Start a great 4-day work week experiment in the UK – the largest ever

For thousands of lucky people, the work week only lasts four days, and they are still paid 100% of their regular income to do their job, even though they have earned a full day of personal time.

Sounds too good to be true? It is not necessarily an impossible dream. This idyllic labor rebalancing could, hypothetically, become the new normal one day, if campaigns to achieve a four-day workweek continue to gain momentum.

Now in what is estimated to be the largest weekly four-day work experiment ever conducted, 70 companies and more than 3,300 employees in the UK are embracing the change in work-life balance and family, as part of a pilot program to test four-day work arrangements for the next six months.

The initiative, led by 4 Non-Profit Global Day Week, along with other organizations, is being run in conjunction with researchers from the University of Cambridge, Oxford University and Boston College, who will investigate how it affects the week of four days to workers (among other things).

“We will analyze how employees respond to having an extra day off, in terms of stress and exhaustion, job and life satisfaction, health, sleep, energy consumption, travel and many other aspects of life,” says the economist and sociologist Juliet. Schor of Boston College, principal investigator of the project.

But it’s not just UK workers who will benefit from spending four days. 4 Day Week Global is also conducting pilot tests in Australia and New Zealand, and the organization recently announced an upcoming test in the United States and Canada, with next month as the deadline for registration, and expects the pilot to start in October.

The four-day work weeks or, alternatively, the 35-hour weeks have been studied by researchers for years through a series of international trials, the largest to date being an experiment in Iceland involving approximately 2,500 participants.

This essay found that the reduction in staff hours worked offered numerous benefits to employees, although it did not lead to declines in productivity.

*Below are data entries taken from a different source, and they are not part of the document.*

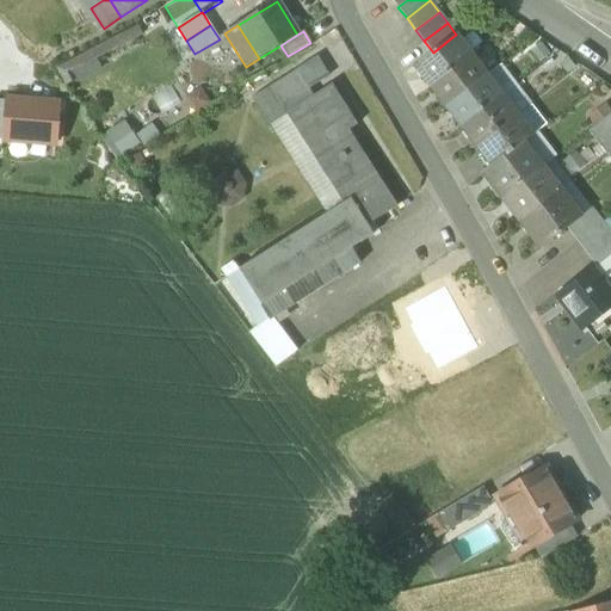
[(457,34),(456,35),(452,37),(469,59),(473,55),(457,34)]
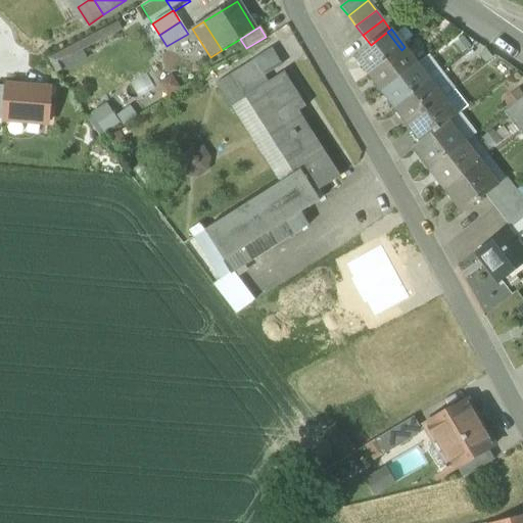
[(355,57),(369,75),(401,50),(387,32),(371,45),(355,57)]
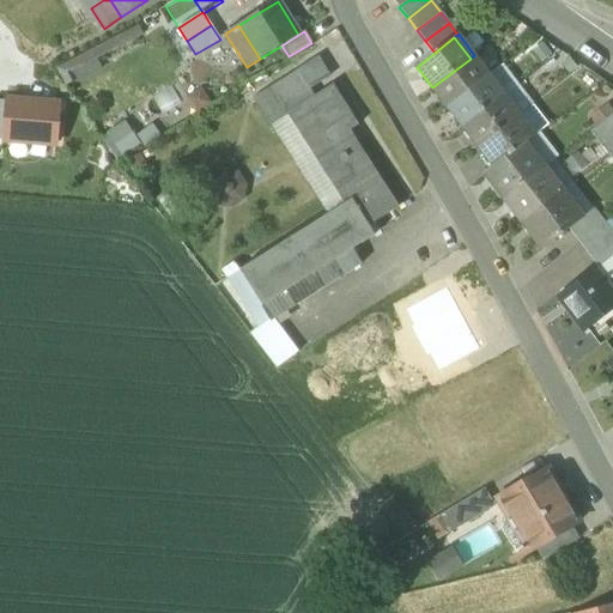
[(320,58),(298,71),(310,90),(332,78),(320,58)]
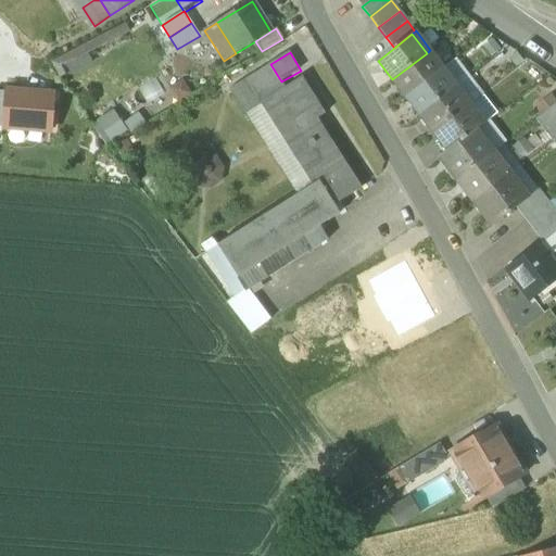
[(440,72),(427,53),(392,79),(406,98),(440,72)]
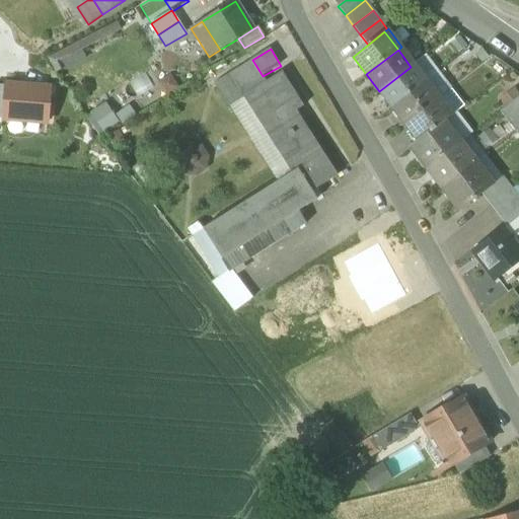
[(424,83),(439,72),(426,55),(411,67),(424,83)]
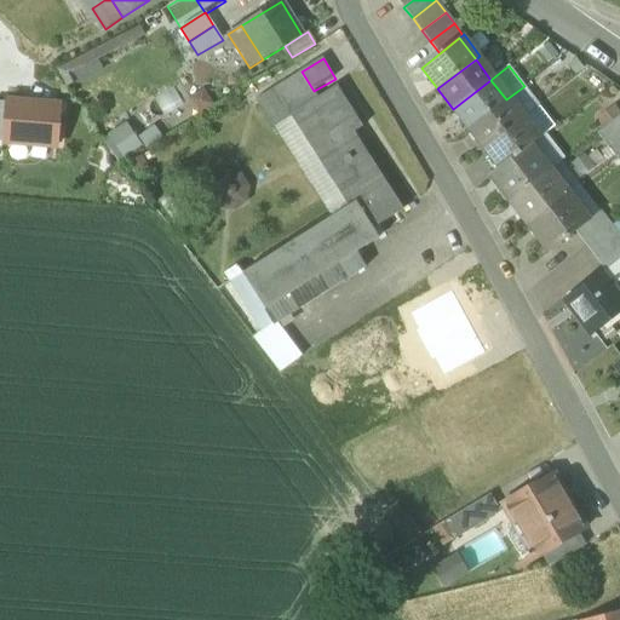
[(273,90),(291,119),(292,119),(291,116),(319,98),(314,91),(302,72),(273,90)]
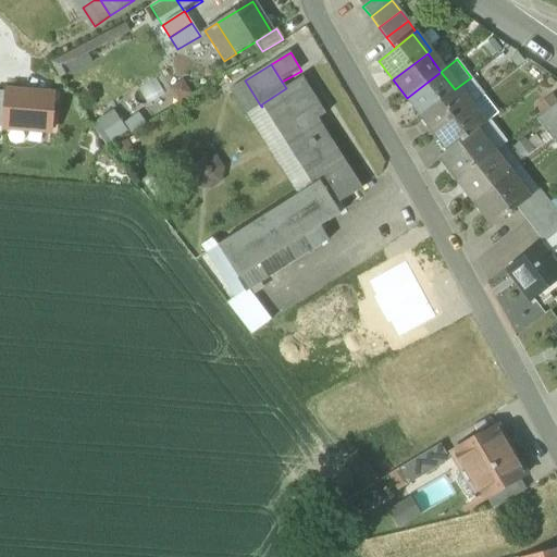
[(455,89),(441,72),(407,98),(421,115),(455,89)]
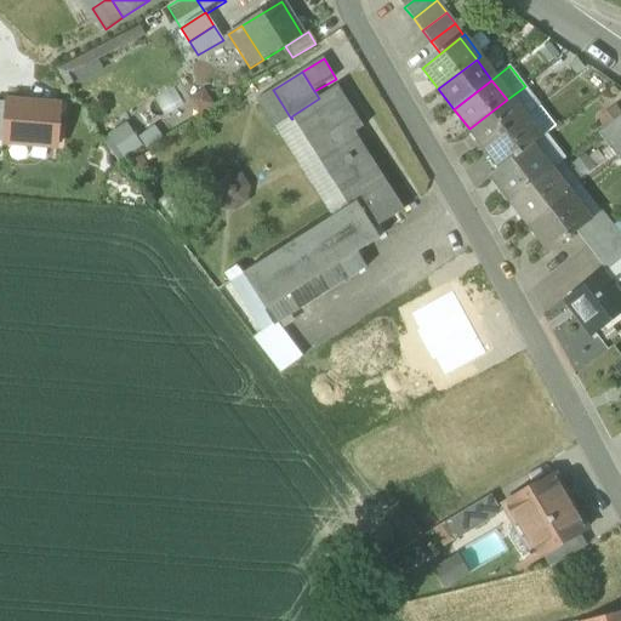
[(355,204),(374,231),(403,211),(354,134),(363,127),(337,86),(319,98),(291,117),(292,119),(295,123),(319,160),(325,157),(354,204),(355,204)]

“Many workers expressed that after working fewer hours they felt better, more energized and less stressed, which made them have more energy for other activities, such as exercise, friends and hobbies,” the researchers said. .

“This had a positive effect on his work.”

This kind of result is how it can make sense for employees to work less time while earning the same amount of money they usually do. The idea is that simply by having less time to work (and having more free time), they will have more energy, commitment and well-being, so they can be more effective and productive in the time they spend working.

This concept is not just an illusion, but a commitment in principle of the employees who participate in these programs, called model 100-80-100: that is, workers receive 100 percent of their salary, working 80 percent hundred of his pay. time, in exchange for a 100 percent productivity.

Another benefit, in theory, is the environment, with research suggesting that we can reduce carbon emissions if we reduce our working hours.

“The four-day week is generally considered a triple dividend policy: it helps employees, businesses and the climate,” Schor says. “Our research efforts will go deeper into all of this.”

4 Day Week Global was born after the first successful four-day work week experiment of the organizers at Perpetual Guardian, a trusted company in New Zealand, which enjoyed so much of the benefits they chose to make the permanent changes.

“What we’ve seen is a massive increase in staff involvement and satisfaction with the work they do, a massive increase in staff’s intention to continue working with the company, and we haven’t seen a drop in productivity,” he said. say Andrew, CEO of the company. Barnes explained at the time.

“We’re paying for productivity.”

It remains to be seen whether the new trials in the UK, Australia and New Zealand (and the future US / Canada pilot) will yield such promising results, but if they do, we can expect even more support to support the campaign just to work four days .

Some think that the transition may be just a matter of time, echoing the adoption by modern society of the five-day working week in the early decades of the twentieth century, which involved eliminating a sixth day of work. .

“Moving first gives us a lot of advantages,” Paddy Lambros, head of people and talent at the British technology company Sensat, which is taking part in the UK test, told Euronews.

“We’ve seen an increase in applications, we’ve seen an increase in sentiment, we’ve been able to hire more diverse people … When we put all these things together, we see a huge advantage in adopting what we think inevitably comes anyway, first of all “.